Experiences within conversion therapy can also be explained with Mead’s theory. The unethical practices that take place in some conversion therapies reflect an inability of the leaders to take the attitude of the patients. These leaders cannot understand LGBTQ+ experiences and some may not truly care to try to understand. Because of this, they act based on what they believe is right instead of taking the attitude of LGBTQ+ individuals and acting based on that. Consequently, many people in conversion therapy lie about changes in their sexual orientation to appease the leaders of the therapy. They have taken the attitude of the organization providing the therapy and acted based on fear of a negative reaction. They know that if they do not show a change in their orientation, they will be shamed and blamed; therefore, the reaction of the “I” is to lie in order to save face. Although individuals can lie about their progress externally, they cannot lie internally. The negative outcomes associated with conversion therapy are in large part due to this. The “me” of the individuals expresses the attitude of society and the religious organizations that suggest heterosexuality is normal and desired over homosexuality. Through the “I”, they take actions to try to become heterosexual and match society’s expectations. When this does not work, however, that is when depression, anxiety, shame, and guilt settle in. In this instance, the individual is able to take the attitude of the other, but they are not successful in completing the actions to match that attitude.
CONCLUSIONS & RECOMMENDATIONS
Symbolic interactionism helps to explain the issue of conversion therapy because many motivating factors and experiences in therapy are the direct result of daily interactions. Most of the authors cited in this paper hint at the impact of interactions in conversion therapy experiences; however, none of them explicitly mention or apply symbolic interactionism to their research. Drescher et. al. (2012) could utilize a symbolic interactionism analysis to explore the reasons behind research, clinical, and ethical issues in conversion therapy.
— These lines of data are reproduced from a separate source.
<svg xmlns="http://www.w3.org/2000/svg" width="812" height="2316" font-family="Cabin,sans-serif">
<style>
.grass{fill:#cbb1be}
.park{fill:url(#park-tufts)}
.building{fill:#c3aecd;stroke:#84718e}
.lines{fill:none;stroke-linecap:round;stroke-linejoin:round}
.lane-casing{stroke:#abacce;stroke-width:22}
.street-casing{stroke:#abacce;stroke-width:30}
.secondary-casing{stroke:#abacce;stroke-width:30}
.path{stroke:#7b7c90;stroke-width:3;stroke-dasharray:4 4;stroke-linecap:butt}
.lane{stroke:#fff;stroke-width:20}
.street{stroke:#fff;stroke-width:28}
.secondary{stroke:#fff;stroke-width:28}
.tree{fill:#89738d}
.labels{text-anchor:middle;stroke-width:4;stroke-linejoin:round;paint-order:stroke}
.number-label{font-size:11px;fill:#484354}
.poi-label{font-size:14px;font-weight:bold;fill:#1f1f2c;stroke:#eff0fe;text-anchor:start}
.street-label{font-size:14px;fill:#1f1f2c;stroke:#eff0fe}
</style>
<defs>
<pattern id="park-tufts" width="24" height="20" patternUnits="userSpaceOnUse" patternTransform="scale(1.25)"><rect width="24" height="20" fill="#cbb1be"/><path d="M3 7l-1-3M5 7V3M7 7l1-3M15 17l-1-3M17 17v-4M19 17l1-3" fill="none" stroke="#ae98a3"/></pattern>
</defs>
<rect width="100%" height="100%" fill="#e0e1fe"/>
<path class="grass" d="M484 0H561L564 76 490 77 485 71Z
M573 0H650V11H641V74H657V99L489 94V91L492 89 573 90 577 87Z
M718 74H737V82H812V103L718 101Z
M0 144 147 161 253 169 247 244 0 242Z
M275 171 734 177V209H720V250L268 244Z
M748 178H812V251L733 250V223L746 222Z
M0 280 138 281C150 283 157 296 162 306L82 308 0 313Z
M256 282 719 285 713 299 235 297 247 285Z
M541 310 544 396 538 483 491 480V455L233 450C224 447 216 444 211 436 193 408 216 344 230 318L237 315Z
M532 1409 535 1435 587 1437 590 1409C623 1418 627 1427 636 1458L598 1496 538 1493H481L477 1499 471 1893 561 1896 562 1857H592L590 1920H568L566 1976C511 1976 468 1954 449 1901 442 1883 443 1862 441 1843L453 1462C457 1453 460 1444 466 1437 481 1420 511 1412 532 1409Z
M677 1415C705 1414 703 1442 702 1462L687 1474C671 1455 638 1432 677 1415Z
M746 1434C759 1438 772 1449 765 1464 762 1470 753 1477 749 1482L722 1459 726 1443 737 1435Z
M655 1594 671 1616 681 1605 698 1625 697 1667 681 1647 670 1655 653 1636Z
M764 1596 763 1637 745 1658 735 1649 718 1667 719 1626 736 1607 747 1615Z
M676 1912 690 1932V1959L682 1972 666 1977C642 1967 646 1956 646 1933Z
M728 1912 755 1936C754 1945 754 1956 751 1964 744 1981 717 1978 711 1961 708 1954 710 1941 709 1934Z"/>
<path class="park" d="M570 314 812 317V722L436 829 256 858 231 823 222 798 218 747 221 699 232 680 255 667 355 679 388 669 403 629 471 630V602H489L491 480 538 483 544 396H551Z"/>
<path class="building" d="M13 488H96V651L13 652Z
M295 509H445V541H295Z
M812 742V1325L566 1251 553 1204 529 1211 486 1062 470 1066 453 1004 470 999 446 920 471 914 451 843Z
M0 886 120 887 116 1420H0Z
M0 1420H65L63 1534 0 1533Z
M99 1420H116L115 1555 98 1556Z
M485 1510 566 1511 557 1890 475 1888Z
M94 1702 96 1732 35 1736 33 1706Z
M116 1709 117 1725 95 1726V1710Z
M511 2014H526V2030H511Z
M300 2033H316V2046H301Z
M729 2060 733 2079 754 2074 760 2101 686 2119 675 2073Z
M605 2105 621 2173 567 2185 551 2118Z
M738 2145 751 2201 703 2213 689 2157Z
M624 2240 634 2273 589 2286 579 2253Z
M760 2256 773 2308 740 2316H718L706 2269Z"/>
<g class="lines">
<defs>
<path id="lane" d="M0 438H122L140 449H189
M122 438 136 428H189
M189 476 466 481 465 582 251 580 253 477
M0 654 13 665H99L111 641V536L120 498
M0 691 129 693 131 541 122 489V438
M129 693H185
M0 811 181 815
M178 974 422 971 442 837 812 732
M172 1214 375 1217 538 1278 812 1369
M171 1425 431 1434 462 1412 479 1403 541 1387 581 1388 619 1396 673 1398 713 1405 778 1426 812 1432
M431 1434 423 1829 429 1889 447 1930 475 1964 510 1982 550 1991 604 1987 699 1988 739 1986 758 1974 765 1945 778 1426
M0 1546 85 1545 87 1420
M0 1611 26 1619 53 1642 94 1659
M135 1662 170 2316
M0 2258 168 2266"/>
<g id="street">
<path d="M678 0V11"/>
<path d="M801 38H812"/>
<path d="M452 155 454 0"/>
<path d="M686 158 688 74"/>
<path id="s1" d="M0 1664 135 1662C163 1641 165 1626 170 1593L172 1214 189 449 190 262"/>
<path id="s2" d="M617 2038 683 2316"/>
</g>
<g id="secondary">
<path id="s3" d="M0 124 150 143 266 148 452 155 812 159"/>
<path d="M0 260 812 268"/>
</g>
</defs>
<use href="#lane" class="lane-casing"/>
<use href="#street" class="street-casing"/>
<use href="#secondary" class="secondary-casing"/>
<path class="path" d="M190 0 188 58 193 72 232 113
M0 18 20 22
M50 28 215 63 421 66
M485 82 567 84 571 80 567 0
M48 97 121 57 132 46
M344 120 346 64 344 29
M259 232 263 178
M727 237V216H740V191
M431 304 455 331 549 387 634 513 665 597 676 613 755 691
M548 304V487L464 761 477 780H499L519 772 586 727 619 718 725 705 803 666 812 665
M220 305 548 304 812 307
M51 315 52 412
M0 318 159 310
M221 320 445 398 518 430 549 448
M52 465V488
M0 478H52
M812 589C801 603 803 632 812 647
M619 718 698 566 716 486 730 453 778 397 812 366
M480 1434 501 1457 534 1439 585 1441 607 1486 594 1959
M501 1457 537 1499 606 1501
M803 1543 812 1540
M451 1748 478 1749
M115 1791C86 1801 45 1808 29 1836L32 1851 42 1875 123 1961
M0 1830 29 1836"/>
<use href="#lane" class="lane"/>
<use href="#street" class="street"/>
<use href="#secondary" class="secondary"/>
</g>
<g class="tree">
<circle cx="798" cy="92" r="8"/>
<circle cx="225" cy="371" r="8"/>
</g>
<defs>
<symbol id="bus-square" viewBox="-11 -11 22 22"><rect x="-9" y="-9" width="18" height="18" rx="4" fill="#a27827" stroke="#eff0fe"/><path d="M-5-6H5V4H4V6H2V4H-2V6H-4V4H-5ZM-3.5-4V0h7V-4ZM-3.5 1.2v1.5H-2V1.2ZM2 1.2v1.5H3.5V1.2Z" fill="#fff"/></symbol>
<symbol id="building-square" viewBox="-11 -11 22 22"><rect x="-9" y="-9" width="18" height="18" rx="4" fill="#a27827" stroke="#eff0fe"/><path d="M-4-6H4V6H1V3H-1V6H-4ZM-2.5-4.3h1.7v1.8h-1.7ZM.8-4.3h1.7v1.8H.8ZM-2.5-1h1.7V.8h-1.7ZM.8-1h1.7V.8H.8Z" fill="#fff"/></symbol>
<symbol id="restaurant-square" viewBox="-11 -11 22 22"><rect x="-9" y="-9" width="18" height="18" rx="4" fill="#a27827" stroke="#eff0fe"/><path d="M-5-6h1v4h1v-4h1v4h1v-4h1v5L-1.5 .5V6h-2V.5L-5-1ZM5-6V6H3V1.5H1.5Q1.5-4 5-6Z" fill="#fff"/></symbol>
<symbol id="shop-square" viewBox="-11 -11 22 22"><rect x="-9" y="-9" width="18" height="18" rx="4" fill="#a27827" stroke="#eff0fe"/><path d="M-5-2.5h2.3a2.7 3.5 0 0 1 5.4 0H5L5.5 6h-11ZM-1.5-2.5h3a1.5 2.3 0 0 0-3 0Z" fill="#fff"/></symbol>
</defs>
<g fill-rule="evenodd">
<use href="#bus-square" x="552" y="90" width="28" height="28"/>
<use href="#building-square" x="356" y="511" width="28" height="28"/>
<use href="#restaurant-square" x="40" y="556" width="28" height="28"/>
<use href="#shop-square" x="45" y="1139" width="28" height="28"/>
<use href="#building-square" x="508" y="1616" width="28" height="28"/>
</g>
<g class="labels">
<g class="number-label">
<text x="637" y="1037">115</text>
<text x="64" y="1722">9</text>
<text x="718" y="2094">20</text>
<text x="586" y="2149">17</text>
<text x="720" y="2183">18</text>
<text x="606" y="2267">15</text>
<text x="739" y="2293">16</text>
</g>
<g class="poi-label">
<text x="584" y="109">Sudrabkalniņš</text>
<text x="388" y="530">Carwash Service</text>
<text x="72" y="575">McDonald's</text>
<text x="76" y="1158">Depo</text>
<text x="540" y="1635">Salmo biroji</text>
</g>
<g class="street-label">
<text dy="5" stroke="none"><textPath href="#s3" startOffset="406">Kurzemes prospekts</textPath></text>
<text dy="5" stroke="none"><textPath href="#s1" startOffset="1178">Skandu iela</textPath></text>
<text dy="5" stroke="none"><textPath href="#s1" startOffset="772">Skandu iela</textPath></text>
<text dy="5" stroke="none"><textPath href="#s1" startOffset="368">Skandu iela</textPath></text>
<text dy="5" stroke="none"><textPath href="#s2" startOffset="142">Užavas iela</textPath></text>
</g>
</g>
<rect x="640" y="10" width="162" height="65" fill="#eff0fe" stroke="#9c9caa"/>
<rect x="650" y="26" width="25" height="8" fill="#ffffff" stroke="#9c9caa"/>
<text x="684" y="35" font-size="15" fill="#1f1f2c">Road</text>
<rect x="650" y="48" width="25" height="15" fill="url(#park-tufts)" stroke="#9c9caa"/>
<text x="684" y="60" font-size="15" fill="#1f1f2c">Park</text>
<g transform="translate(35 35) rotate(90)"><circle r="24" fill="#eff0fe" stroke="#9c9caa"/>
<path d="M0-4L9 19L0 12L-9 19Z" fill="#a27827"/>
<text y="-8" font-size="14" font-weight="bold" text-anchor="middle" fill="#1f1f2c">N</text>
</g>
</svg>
Symbolic interactionism could be helpful for the study by Elaine Maccio (2010) because her findings on the influence of family and religion in conversion therapy concur with the impact of daily interactions on an individual’s self and decisions. Additionally, Weiss et. al. (2010) would benefit from a symbolic interactionism analysis on their study to explain how the differences in interactions and group memberships between ex-gays and ex-ex-gays contribute to their different experiences in conversion therapy.
More research is needed in this area in order to better inform policies throughout the U.S. Future research should explore the experiences and outcomes of minors in conversion therapy. Because of the ethical issues surrounding minors in conversion therapy, researchers should use caution in developing methods for this kind of study. Another future direction for research should be to explore the reasons behind parental decisions to place minors in conversion therapy. By following these ideas for potential studies, researchers can develop a more knowledgeable understanding of conversion therapy and use that understanding in political discourse.